El trabajo doméstico y de cuidados sigue recayendo mayoritariamente sobre las mujeres. Cuando estas tareas son remuneradas, también son realizadas en su enorme mayoría por mujeres y continúan siendo de las ocupaciones más precarizadas y peor remuneradas.

Desde hace siglos se nos enseñó que cocinar, limpiar, cuidar a las infancias, a las personas mayores o sostener un hogar es una responsabilidad “natural” de las mujeres y que debe hacerse por amor.
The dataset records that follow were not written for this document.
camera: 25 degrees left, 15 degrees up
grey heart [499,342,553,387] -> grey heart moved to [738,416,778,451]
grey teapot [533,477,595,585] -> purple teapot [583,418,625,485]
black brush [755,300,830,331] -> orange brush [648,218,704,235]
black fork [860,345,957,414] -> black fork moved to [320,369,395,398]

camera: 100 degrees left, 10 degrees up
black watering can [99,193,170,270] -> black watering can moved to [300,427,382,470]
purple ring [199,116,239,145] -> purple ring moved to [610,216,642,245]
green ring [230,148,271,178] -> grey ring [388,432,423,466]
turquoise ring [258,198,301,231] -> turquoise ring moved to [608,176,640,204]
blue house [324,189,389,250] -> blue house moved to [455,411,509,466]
Esa idea sostiene una desigual distribución de las tareas y profundiza las brechas de género.

Según la Encuesta sobre Trabajo No Remunerado y Uso del Tiempo del INDEC, las mujeres dedicamos en promedio 6 horas y 31 minutos diarios al trabajo doméstico y de cuidados no remunerado, mientras que los varones destinan 3 horas y 40 minutos.

El trabajo doméstico y de cuidados es indispensable para sostener la vida y el funcionamiento de la economía. Sin embargo, continúa siendo invisibilizado, no reconocido y, en muchos casos, no remunerado.

Esta sobrecarga limita la autonomía económica de las mujeres, reduce el tiempo disponible para el estudio, el trabajo, la participación política, el descanso y el ocio. La desigual organización social de los cuidados es una de las bases de la desigualdad de género.

En un contexto de desmantelamiento de políticas públicas y de profundización de las desigualdades, seguimos exigiendo un Estado presente que reconozca el derecho al cuidado y garantice políticas que redistribuyan estas tareas entre el Estado, el mercado, la comunidad y los hogares.

Porque sin corresponsabilidad en los cuidados no hay igualdad. El trabajo doméstico y de cuidados no remunerado sigue siendo una deuda histórica con las mujeres y las diversidades.